> [Passage shown]:

----

We had to call The Bat Guys (this is literally the name of their company). They could not locate the bat, even though it returned the next night. The Newport emergency room informed us that there had been a severe infestation that year of bats in Newport’s old houses. They nonchalantly reported that they had had to inoculate entire families that month. We slept with the lights on for the rest of the summer, because bats notoriously hate the light.
It wasn’t until Gail died five months later that I started seriously thinking of that bat as an omen. At the time, there was definitely an eerie sensation accompanying the entire event, but my superstitious mind refused to consider it an omen, because then it might become one.
Back to today’s inert cartoon-like bird. I had this thought: wouldn’t it be great if one of those stray cats would come and take it away?
I went upstairs to put on my tennis gear. I looked out the window and, sure enough, I saw a cat. It looked up at me and acknowledged my presence. But it seemed to have no interest in the dead bird, even though it was less than a foot away.

----

> [Recorded data]:
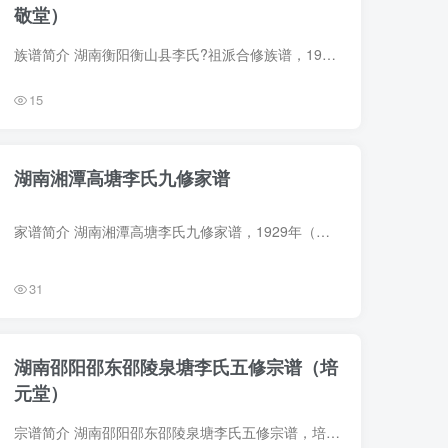
敬堂）
族谱简介 湖南衡阳衡山县李氏?祖派合修族谱，1947年（民国36年）纂修，14册。始祖?，字敬祖，明朝时由江西南昌丰城湖茅迁衡，落籍于河东之红岭湾，即今潜字二十四区谭家桥。 族谱部分预览 电子...
15
湖南湘潭高塘李氏九修家谱
家谱简介 湖南湘潭高塘李氏九修家谱，1929年（民国18年）李葆光纂修，28册。始迁祖祥，明洪武间由江西丰城湖茫迁湘潭之高塘。 家谱部分预览 电子版PDF下载
31
湖南邵阳邵东邵陵泉塘李氏五修宗谱（培
元堂）
宗谱简介 湖南邵阳邵东邵陵泉塘李氏五修宗谱，培元堂，1992年李克迟主修，10册。始迁祖仲荣，字元茂，明洪武初自江西泰和迁湖南宝庆邵东，居白泥塘，后又徙泉塘。 宗谱部分预览 电子版PDF下载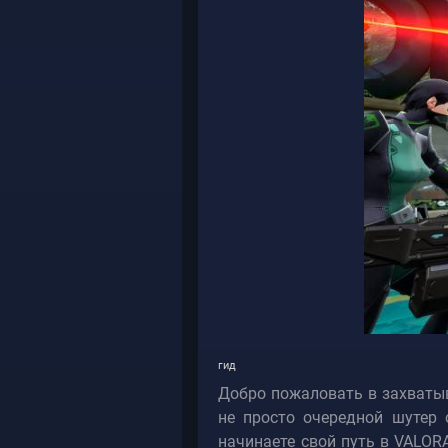
гид
Добро пожаловать в захватыв
не просто очередной шутер 
начинаете свой путь в VALOR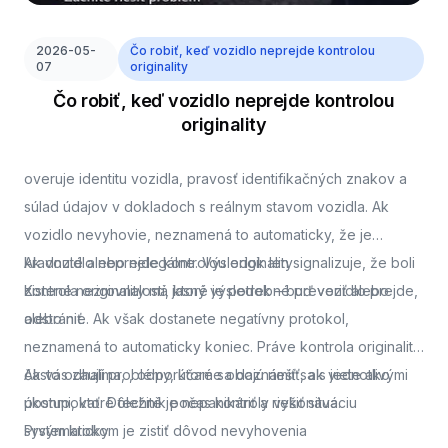
2026-05-
Čo robiť, keď vozidlo neprejde kontrolou
07
originality
Čo robiť, keď vozidlo neprejde kontrolou
originality
overuje identitu vozidla, pravosť identifikačných znakov a
súlad údajov v dokladoch s reálnym stavom vozidla. Ak
vozidlo nevyhovie, neznamená to automaticky, že je
kradnuté alebo nelegálne. Výsledok len signalizuje, že boli
Ak vozidlo neprejde kontrolou originality
zistené nezrovnalosti, ktoré je potrebné preveriť alebo
Kontrola originality má jasný výsledok – buď vozidlo prejde,
odstrániť.
alebo nie. Ak však dostanete negatívny protokol,
neznamená to automaticky koniec. Práve kontrola originality
často odhalí problémy, ktoré sa dajú riešiť, ak viete ako
Ak vás zaujíma,
, odporúčame oboznámiť sa s jednotlivými
postupovať. Dôležité je nepanikáriť a riešiť situáciu
úkonmi, ktoré technik počas kontroly vykonáva.
systematicky.
Prvým krokom je zistiť dôvod nevyhovenia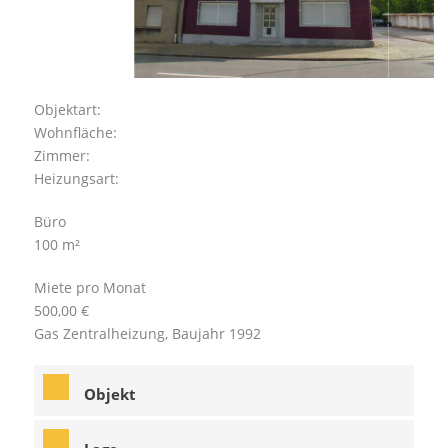
Objektart:
Wohnfläche:
Zimmer:
Heizungsart:
Büro
100 m²
Miete pro Monat
500,00 €
Gas Zentralheizung, Baujahr 1992
Objekt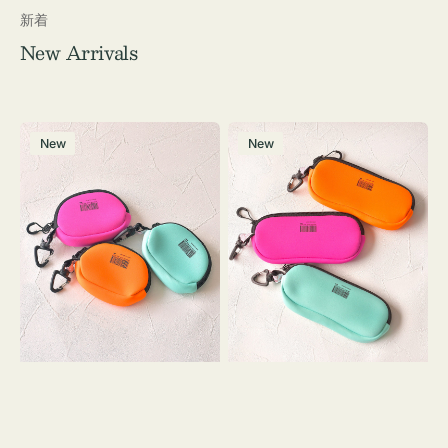
新着
New Arrivals
チ
グ
New
New
ャ
ラ
ー
ス
ム
ケ
ポ
ー
ー
ス
チ
WEEKEND(ER)
WEEKEND(ER)
ク
ク
ッ
ッ
シ
シ
ョ
ョ
ン
ン
ミ
ニ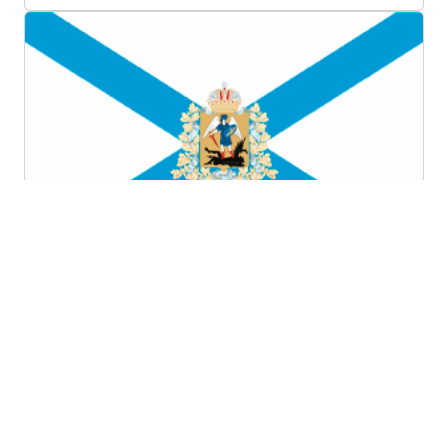
Архангельская область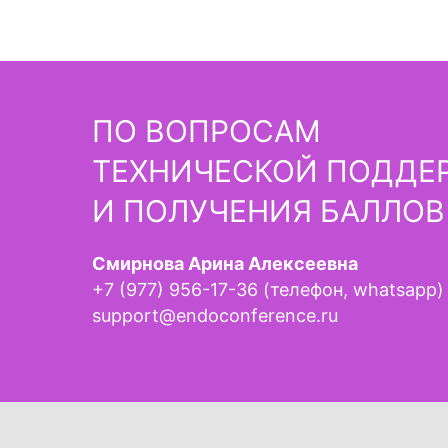
ПО ВОПРОСАМ
ТЕХНИЧЕСКОЙ ПОДДЕ
И ПОЛУЧЕНИЯ БАЛЛОВ
Смирнова Арина Алексеевна
+7 (977) 956-17-36 (телефон, whatsapp
support@endoconference.ru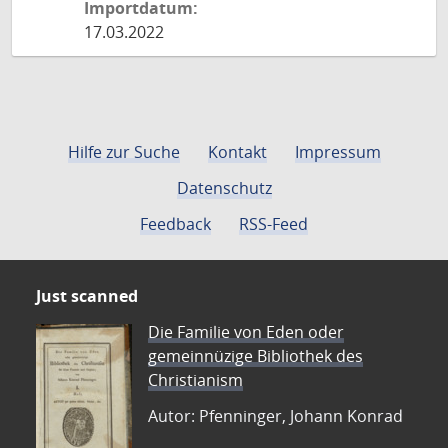
Importdatum:
17.03.2022
Hilfe zur Suche
Kontakt
Impressum
Datenschutz
Feedback
RSS-Feed
Just scanned
Die Familie von Eden oder
gemeinnüzige Bibliothek des
Christianism
Autor: Pfenninger, Johann Konrad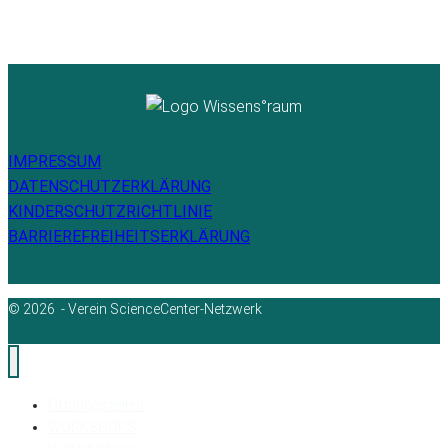
IMPRESSUM
DATENSCHUTZERKLÄRUNG
KINDERSCHUTZRICHTLINIE
BARRIEREFREIHEITSERKLÄRUNG
© 2026 - Verein ScienceCenter-Netzwerk
Öffnungszeiten
WORKSHOPS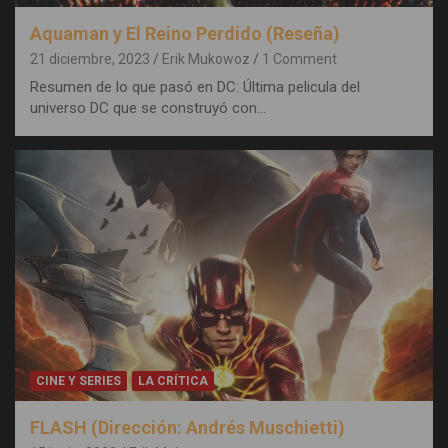
Aquaman y El Reino Perdido (Reseña)
21 diciembre, 2023
Erik Mukowoz
1 Comment
Resumen de lo que pasó en DC: Última pelicula del
universo DC que se construyó con…
CINE Y SERIES
LA CRÍTICA
FLASH (Dirección: Andrés Muschietti)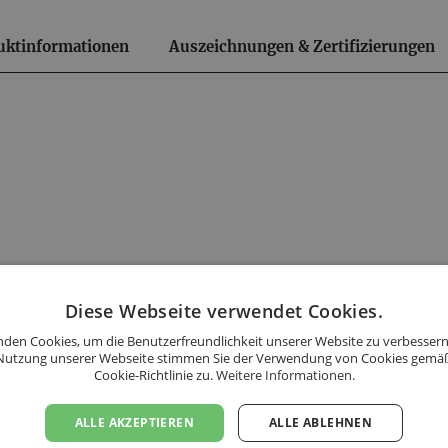
uktinformationen
Auszeichnungen & Zertifizierungen
en!
andkosten.
Diese Webseite verwendet Cookies.
den Cookies, um die Benutzerfreundlichkeit unserer Website zu verbessern
Nutzung unserer Webseite stimmen Sie der Verwendung von Cookies gemä
Cookie-Richtlinie zu.
Weitere Informationen.
 bestellten Flaschen ein
ALLE AKZEPTIEREN
ALLE ABLEHNEN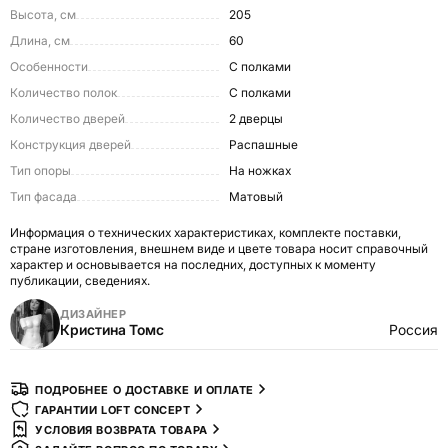
Высота, см
205
Длина, см
60
Особенности
С полками
Количество полок
С полками
Количество дверей
2 дверцы
Конструкция дверей
Распашные
Тип опоры
На ножках
Тип фасада
Матовый
Информация о технических характеристиках, комплекте поставки,
стране изготовления, внешнем виде и цвете товара носит справочный
характер и основывается на последних, доступных к моменту
публикации, сведениях.
ДИЗАЙНЕР
Кристина Томс
Россия
ПОДРОБНЕЕ О ДОСТАВКЕ И ОПЛАТЕ
ГАРАНТИИ LOFT CONCEPT
УСЛОВИЯ ВОЗВРАТА ТОВАРА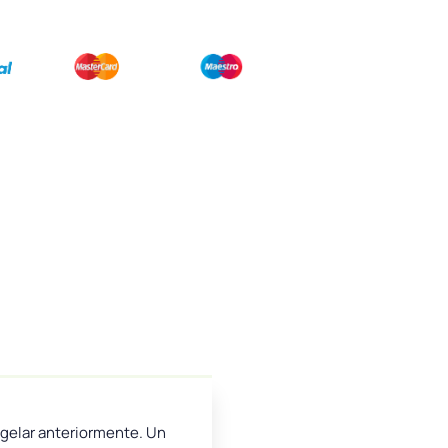
ngelar anteriormente. Un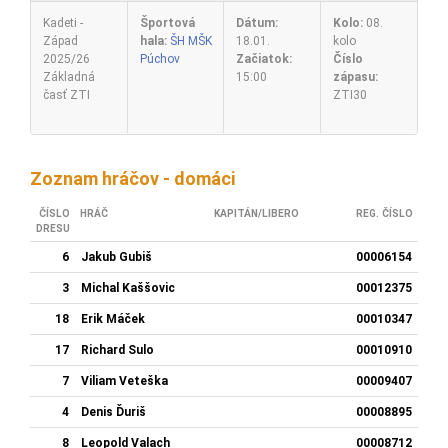
Kadeti -
Športová
Dátum:
Kolo:
08.
Západ
hala:
ŠH MŠK
18.01.
kolo
2025/26
Púchov
Začiatok:
Číslo
Základná
15:00
zápasu:
časť ZTI
ZTI30
Zoznam hráčov - domáci
ČÍSLO
HRÁČ
KAPITÁN/LIBERO
REG. ČÍSLO
DRESU
6
Jakub Gubiš
00006154
3
Michal Kaššovic
00012375
18
Erik Máček
00010347
17
Richard Sulo
00010910
7
Viliam Veteška
00009407
4
Denis Ďuriš
00008895
8
Leopold Valach
00008712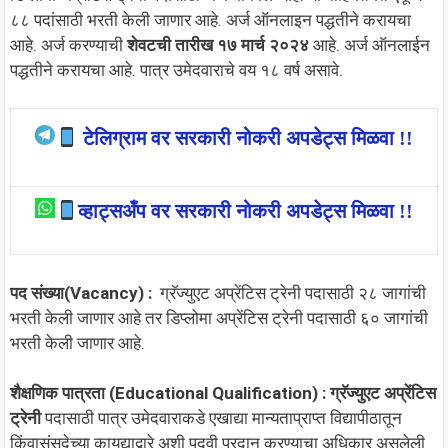
८८ पदांसाठी भरती केली जाणार आहे. अर्ज ऑनलाइन पद्धतीने करायचा
आहे. अर्ज करण्याची
शेवटची तारीख १७ मार्च २०२४
आहे. अर्ज ऑनलाईन
पद्धतीने करायचा आहे. पात्र उमेदवाराचे वय १८ वर्ष असावे.
टेलिग्राम वर सरकारी नोकरी अपडेट्स मिळवा !!
व्हाट्सअँप वर सरकारी नोकरी अपडेट्स मिळवा !!
पद संख्या(Vacancy) :
ग्रॅज्युएट अप्रेंटिस ट्रेनी पदासाठी २८ जागांची
भरती केली जाणार आहे तर डिप्लोमा अप्रेंटिस ट्रेनी पदासाठी ६० जागांची
भरती केली जाणार आहे.
शैक्षणिक पात्रता (Educational Qualification) : ग्रॅज्युएट अप्रेंटिस
ट्रेनी
पदासाठी पात्र उमेदवाराकडे एखाद्या मान्यताप्राप्त विद्यापीठातून
किंवासंसदेच्या कायद्याद्वारे अशी पदवी प्रदान करण्याचा अधिकार असलेली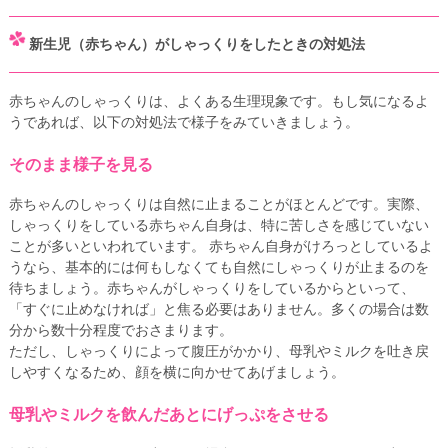
新生児（赤ちゃん）がしゃっくりをしたときの対処法
赤ちゃんのしゃっくりは、よくある生理現象です。もし気になるよ
うであれば、以下の対処法で様子をみていきましょう。
そのまま様子を見る
赤ちゃんのしゃっくりは自然に止まることがほとんどです。実際、
しゃっくりをしている赤ちゃん自身は、特に苦しさを感じていない
ことが多いといわれています。 赤ちゃん自身がけろっとしているよ
うなら、基本的には何もしなくても自然にしゃっくりが止まるのを
待ちましょう。赤ちゃんがしゃっくりをしているからといって、
「すぐに止めなければ」と焦る必要はありません。多くの場合は数
分から数十分程度でおさまります。
ただし、しゃっくりによって腹圧がかかり、母乳やミルクを吐き戻
しやすくなるため、顔を横に向かせてあげましょう。
母乳やミルクを飲んだあとにげっぷをさせる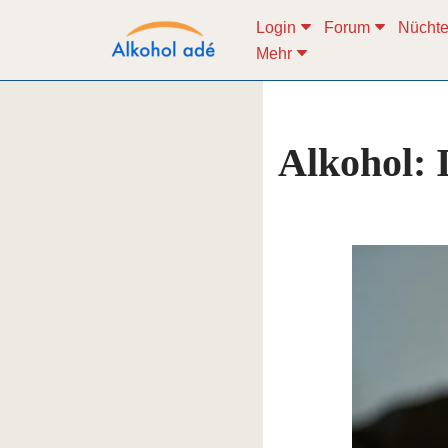
Login
Forum
Nüchte
Mehr
Zum
Inhalt
springen
Alkohol: 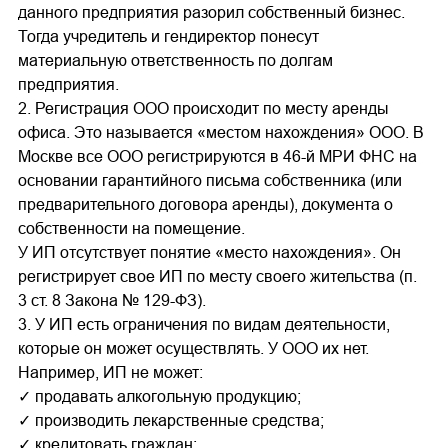
данного предприятия разорил собственный бизнес.
Тогда учредитель и гендиректор понесут
материальную ответственность по долгам
предприятия.
2. Регистрация ООО происходит по месту аренды
офиса. Это называется «местом нахождения» ООО. В
Москве все ООО регистрируются в 46-й МРИ ФНС на
основании гарантийного письма собственника (или
предварительного договора аренды), документа о
собственности на помещение.
У ИП отсутствует понятие «место нахождения». Он
регистрирует свое ИП по месту своего жительства (п.
3 ст. 8 Закона № 129-ФЗ).
3. У ИП есть ограничения по видам деятельности,
которые он может осуществлять. У ООО их нет.
Например, ИП не может:
✓ продавать алкогольную продукцию;
✓ производить лекарственные средства;
✓ кредитовать граждан;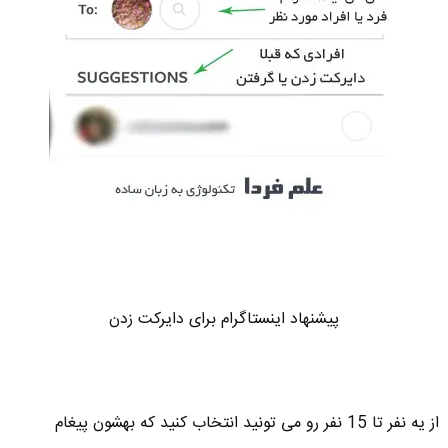
پیشنهاد اینستاگرام برای دایرکت زدن
از یه نفر تا 15 نفر رو می تونید انتخاب کنید که بهشون پیغام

----

> [Exercise 1]:
In the passage about the bat, what did the Newport emergency room say had happened that year?
> [Exercise 2]:
Transcribe the passage about the bat, starting at "Back to today’s" and ending at "a foot away.".
You won't need the entries for any of this.

> [Written reply 1]:
There had been a severe infestation of bats in Newport's old houses.

> [Written reply 2]:
Back to today’s inert cartoon-like bird. I had this thought: wouldn’t it be great if one of those stray cats would come and take it away?
I went upstairs to put on my tennis gear. I looked out the window and, sure enough, I saw a cat. It looked up at me and acknowledged my presence. But it seemed to have no interest in the dead bird, even though it was less than a foot away.